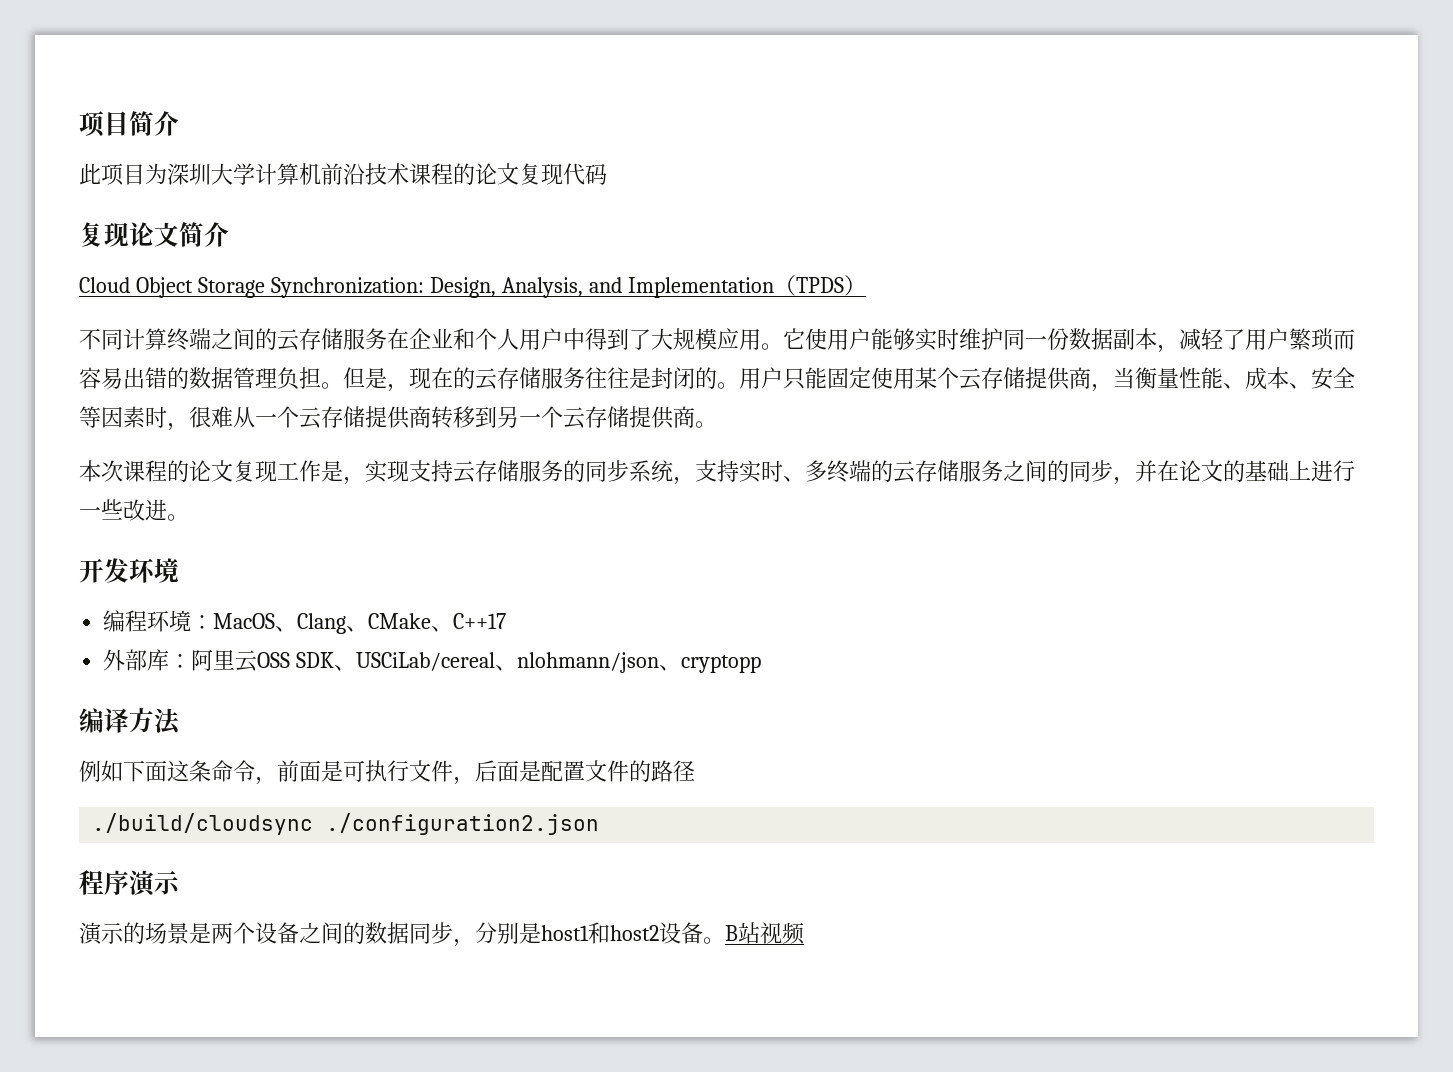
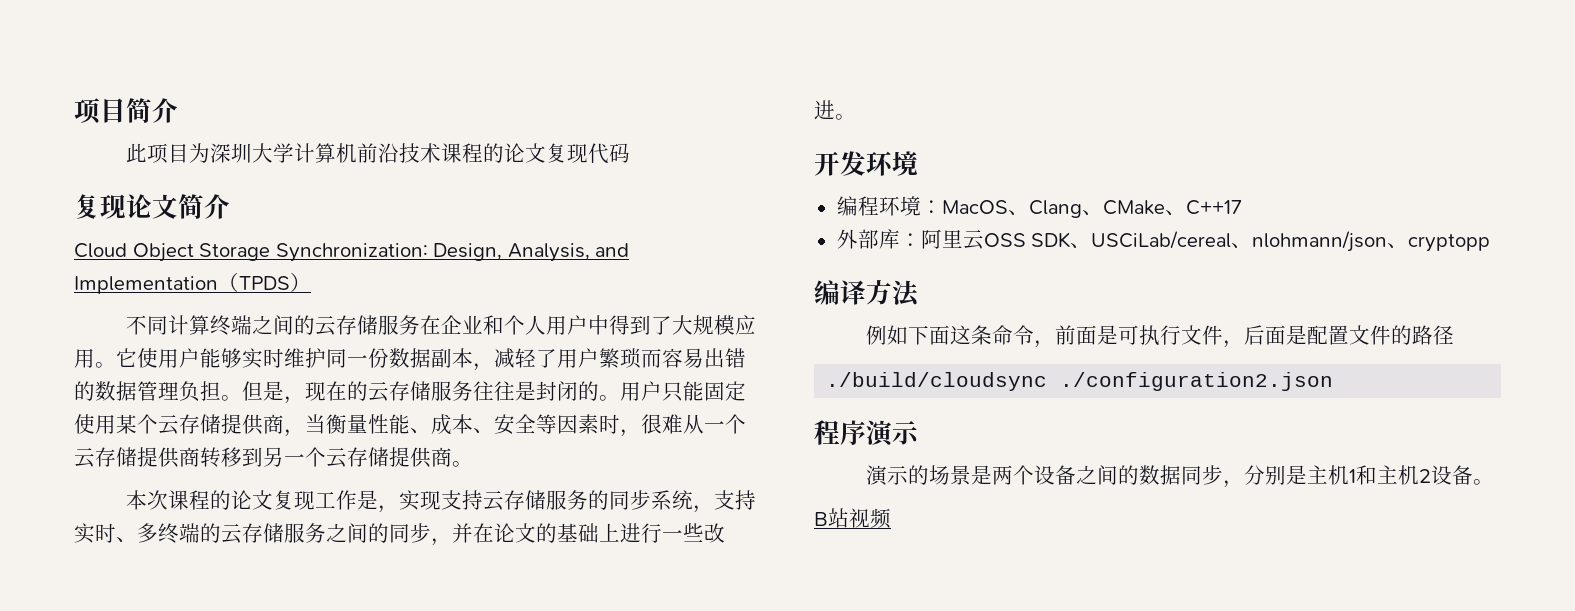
[541,922,659,944] host1和host2 -> [1307,465,1432,485] 主机1和主机2
(725, 940) none -> (1495, 482) //

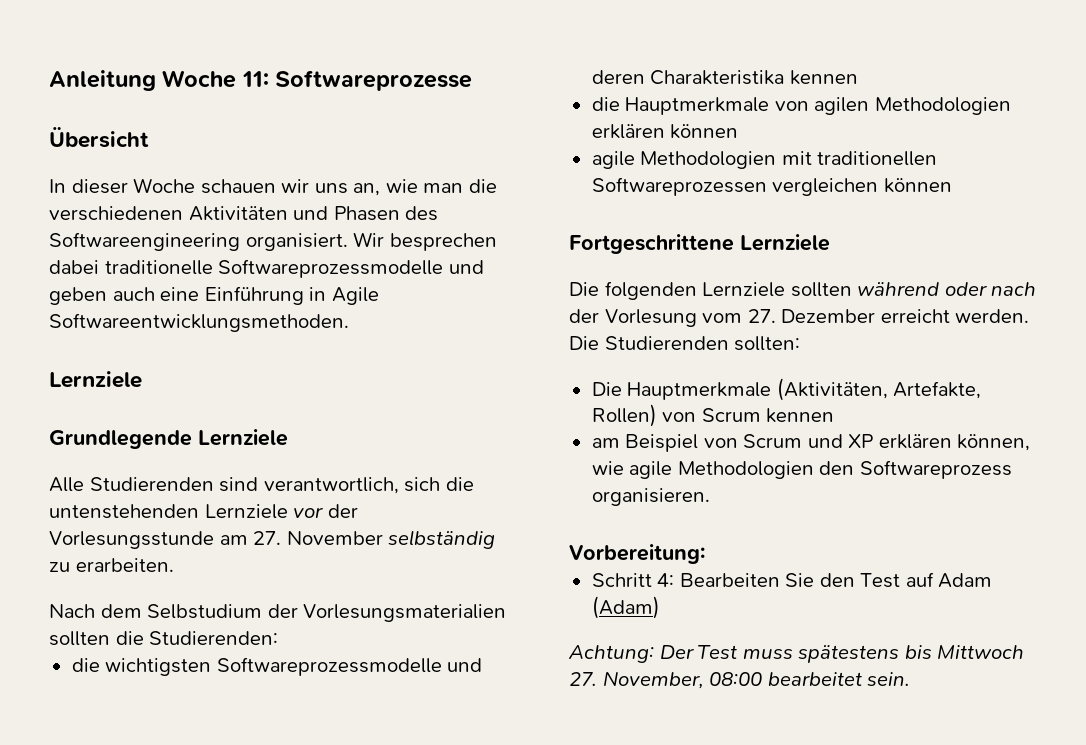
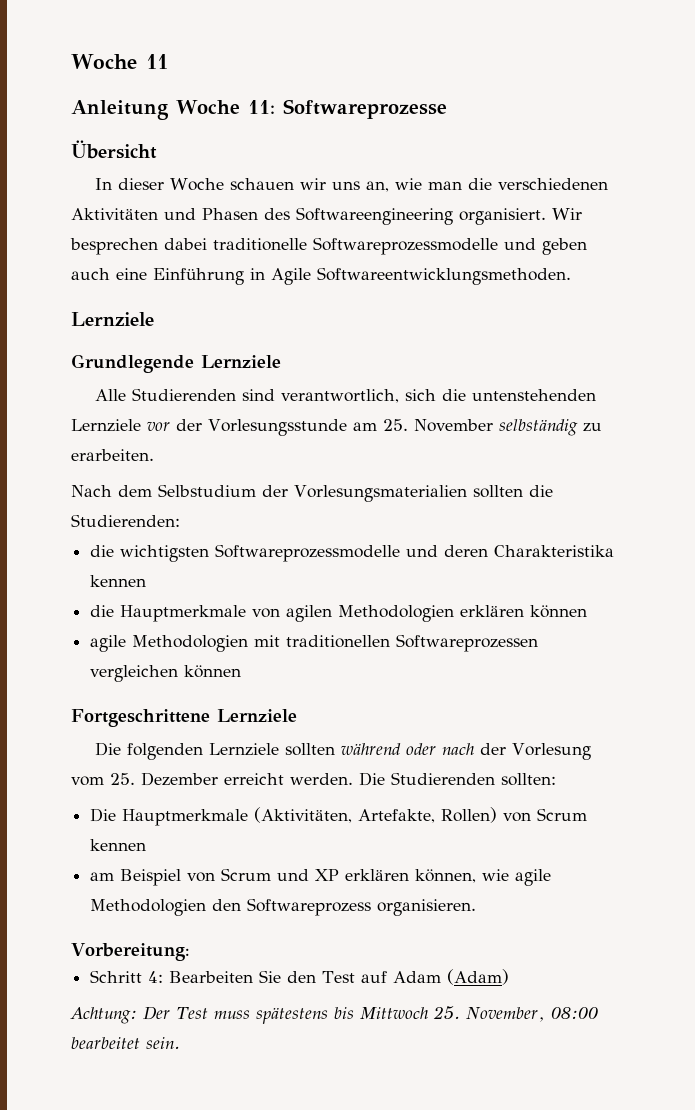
(49, 80) none -> [71,54,168,69] Woche 11 //
[253,531,282,545] 27. -> [382,419,408,431] 25.
[747,309,776,323] 27. -> [110,773,135,785] 25.
[569,672,597,686] 27. -> [432,1006,460,1020] 25.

■ ■ ■ ■ ■ ■ ■

-- WHAT IS EXPECTED --
Only the lines from the one holding "(725, 940) none -> (1495, 482) //" through the last line of the records should be output, please, exactly and without any pictures.

-- TASK RESULT --
(725, 940) none -> (1495, 482) //

(49, 80) none -> [71,54,168,69] Woche 11 //
[253,531,282,545] 27. -> [382,419,408,431] 25.
[747,309,776,323] 27. -> [110,773,135,785] 25.
[569,672,597,686] 27. -> [432,1006,460,1020] 25.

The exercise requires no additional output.